→ **Task**:
Beginning at the line that contains "<span>00:00:20:00</span>", transcribe every line up to the last one in the material below. Include no other lines.

→ **Input for this task**:
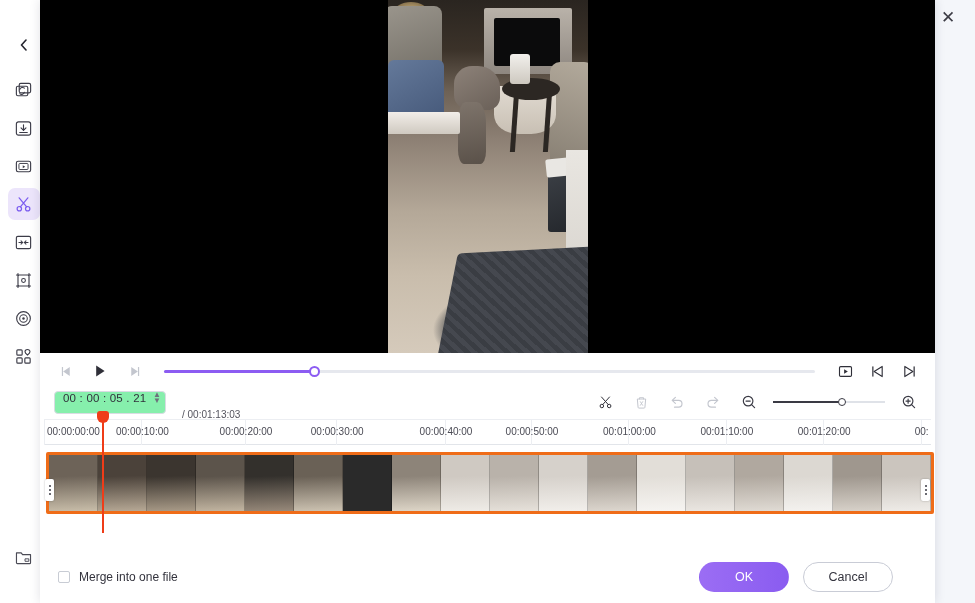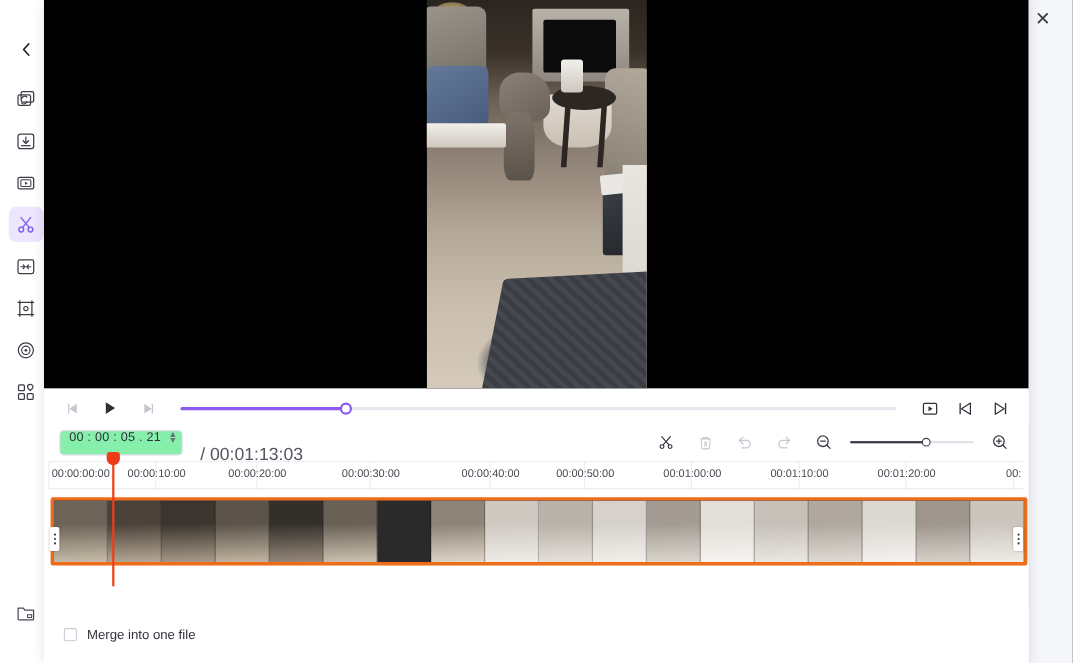--- a/index.html
+++ b/index.html
@@ -211,21 +211,21 @@
   }
   .tc-box {
     height: 23px; min-width: 112px;
     border: 1px solid #d9dce3; border-radius: 4px;
     display: flex; align-items: flex-start; justify-content: space-between;
     padding: 0 4px 0 8px; background: #86efac;
   }
   .tc-val { font-size: 11.5px; color: #30303a; letter-spacing: .2px; }
   .spin { display: flex; flex-direction: column; color: #6d717c; line-height: 6px; padding-left: 6px; cursor: pointer; }
   .spin span { font-size: 8px; }
-  .dur { font-size: 16px; color: #54545e; margin-left: 8px; margin-top: 24px; }
+  .dur { font-size: 10px; color: #54545e; margin-left: 8px; margin-top: 24px; }
   .tools-right { margin-left: auto; display: flex; align-items: center; gap: 12px; }
   .zoomslider { position: relative; width: 112px; height: 14px; display:flex; align-items:center; cursor: pointer; }
   .zoomslider .ztrack { position:absolute; left:0; right:0; height:2px; background:#dfe2e8; }
   .zoomslider .zfill  { position:absolute; left:0; height:2px; background:#3a3a44; }
   .zoomslider .zknob  { position:absolute; width:8px; height:8px; border-radius:50%; background:#fff; border:1.5px solid #3a3a44; }
 
   
   .ruler {
     position: relative; height: 26px; flex: 0 0 26px;
     margin: 0 4px;
@@ -494,21 +494,21 @@
       </div>
     </div>
 
     <div class="ruler" id="ruler">
         <div class="tick first" style="left: 0px;">
           <span>00:00:00:00</span>
         </div>
         <div class="tick" style="left: 97.4px;">
           <span>00:00:10:00</span>
         </div>
-        <div class="tick" style="left: 189px;">
+        <div class="tick" style="left: 201px;">
           <span>00:00:20:00</span>
         </div>
         <div class="tick" style="left: 292.2px;">
           <span>00:00:30:00</span>
         </div>
         <div class="tick" style="left: 401px;">
           <span>00:00:40:00</span>
         </div>
         <div class="tick" style="left: 487px;">
           <span>00:00:50:00</span>
@@ -559,16 +559,20 @@
           <i></i>
       </div>
       <div class="playhead"></div>
     </div>
 
     <div class="footer">
       <div class="chk">
         <span class="box"></span>
         <span class="lbl">Merge into one file</span>
       </div>
+      <div class="footer-right">
+        <div class="btn primary">OK</div>
+        <div class="btn ghost">Cancel</div>
+      </div>
     </div>
 
   </div>
 </div>
 
 </body></html>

→ **Written answer**:
           <span>00:00:20:00</span>
         </div>
         <div class="tick" style="left: 292.2px;">
           <span>00:00:30:00</span>
         </div>
         <div class="tick" style="left: 401px;">
           <span>00:00:40:00</span>
         </div>
         <div class="tick" style="left: 487px;">
           <span>00:00:50:00</span>
@@ -559,16 +559,20 @@
           <i></i>
       </div>
       <div class="playhead"></div>
     </div>
 
     <div class="footer">
       <div class="chk">
         <span class="box"></span>
         <span class="lbl">Merge into one file</span>
       </div>
+      <div class="footer-right">
+        <div class="btn primary">OK</div>
+        <div class="btn ghost">Cancel</div>
+      </div>
     </div>
 
   </div>
 </div>
 
 </body></html>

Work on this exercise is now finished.